A few hours after I had finally slipped into slumber from a tiring and eventful evening, a volunteer Critical Care nurse who was also one of my bunkmates rushed into our room to grab her Ambu bag, a device used to manually ventilate a patient who is not breathing. “They are tubing the patient, Melody. I came to get my Ambu bag because they couldn’t find one in the ER.” I jumped off my bunk bed, and still in my pajamas, ran out to the ER which was right across the volunteers’ rooms. Paul’s oxygen saturation had gone down to 70%, while a healthy person’s saturation should be more than 98%. He looked exhausted and distraught at the same time.
Kicking myself for not standing my ground, I wanted to remedy the situation as quickly as possible. I asked the nurses for etomidate, an anesthetic agent commonly used prior to intubating a patient. They didn’t have it. “Give me propofol then, do you guys have propofol?” They had a vial somewhere but couldn’t find it now. They finally brought some ketamine, an anesthetic agent, and succinylcholine, a paralytic drug. The nurses infused both medications into Paul’s intravenous (IV) line and I waited for him to fall asleep and stop struggling so I could intubate him without a fight. But Paul did not close his eyes, nor did he stop gasping for air. He was neither adequately sedated nor paralyzed. We probably didn’t have enough medications to put him out completely.
“You can go ahead and intubate now.” The attending instructed.
I could not believe that I was going to do an awake intubation. But it was either that, or Paul was going to asphyxiate.

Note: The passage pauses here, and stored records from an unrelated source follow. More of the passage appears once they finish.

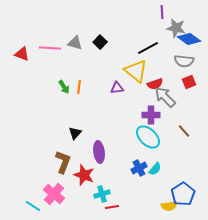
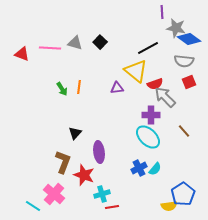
green arrow: moved 2 px left, 2 px down
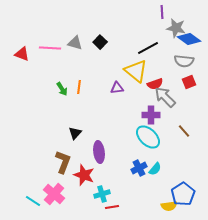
cyan line: moved 5 px up
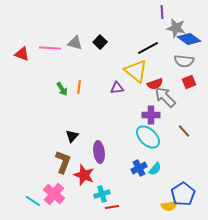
black triangle: moved 3 px left, 3 px down
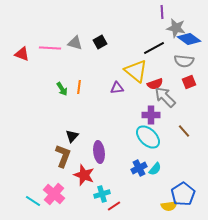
black square: rotated 16 degrees clockwise
black line: moved 6 px right
brown L-shape: moved 6 px up
red line: moved 2 px right, 1 px up; rotated 24 degrees counterclockwise
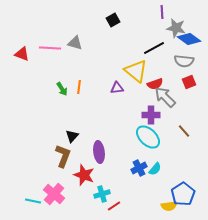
black square: moved 13 px right, 22 px up
cyan line: rotated 21 degrees counterclockwise
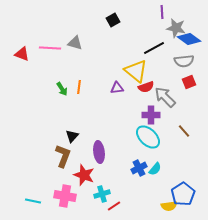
gray semicircle: rotated 12 degrees counterclockwise
red semicircle: moved 9 px left, 3 px down
pink cross: moved 11 px right, 2 px down; rotated 30 degrees counterclockwise
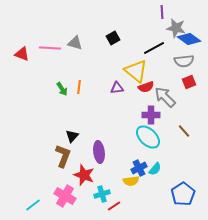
black square: moved 18 px down
pink cross: rotated 20 degrees clockwise
cyan line: moved 4 px down; rotated 49 degrees counterclockwise
yellow semicircle: moved 38 px left, 25 px up
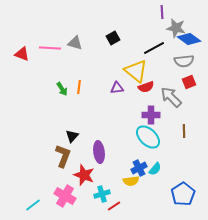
gray arrow: moved 6 px right
brown line: rotated 40 degrees clockwise
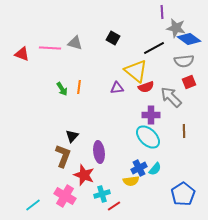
black square: rotated 32 degrees counterclockwise
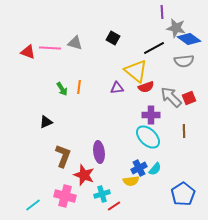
red triangle: moved 6 px right, 2 px up
red square: moved 16 px down
black triangle: moved 26 px left, 14 px up; rotated 24 degrees clockwise
pink cross: rotated 15 degrees counterclockwise
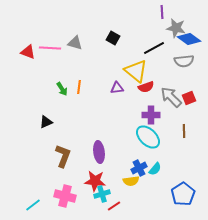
red star: moved 11 px right, 6 px down; rotated 15 degrees counterclockwise
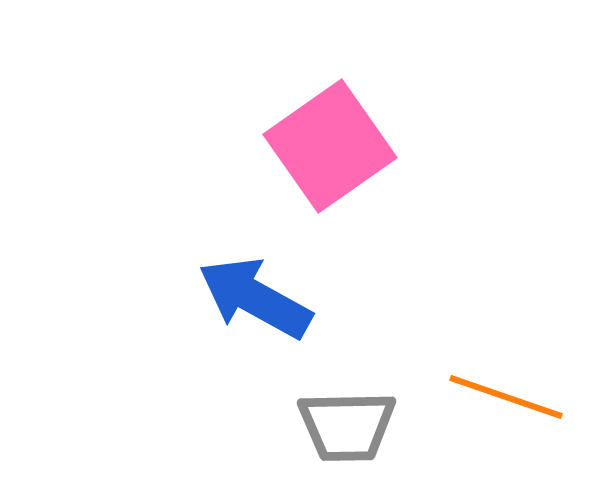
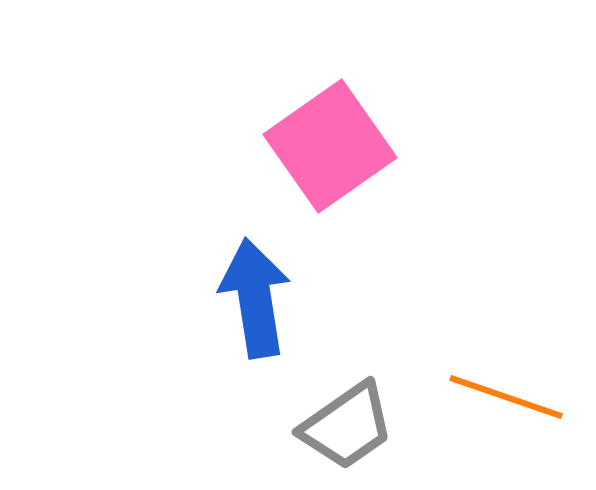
blue arrow: rotated 52 degrees clockwise
gray trapezoid: rotated 34 degrees counterclockwise
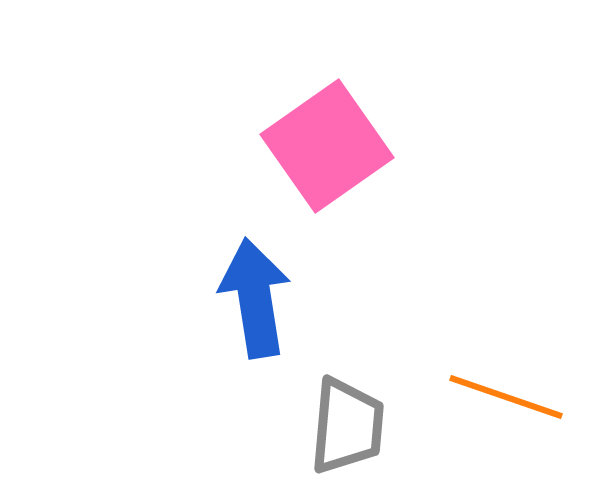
pink square: moved 3 px left
gray trapezoid: rotated 50 degrees counterclockwise
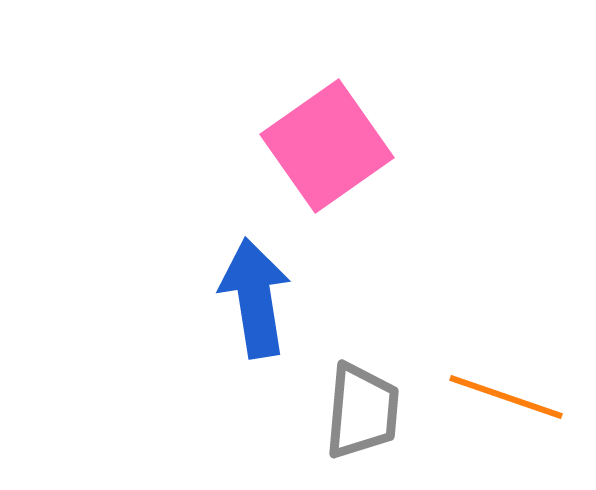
gray trapezoid: moved 15 px right, 15 px up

It was a traumatic experience for Paul and for me. I saw him stare right into my eyes with horror as I propped open his jaws and pushed the endotracheal tube down his throat. The image of Paul gagging and gasping for air will forever be edged in my memory. So will the image of his feeble smile one week later when I told him that he was going to be discharged from the ICU (intensive care unit) and celebrate the New Year with his family. But that’s another story for another time.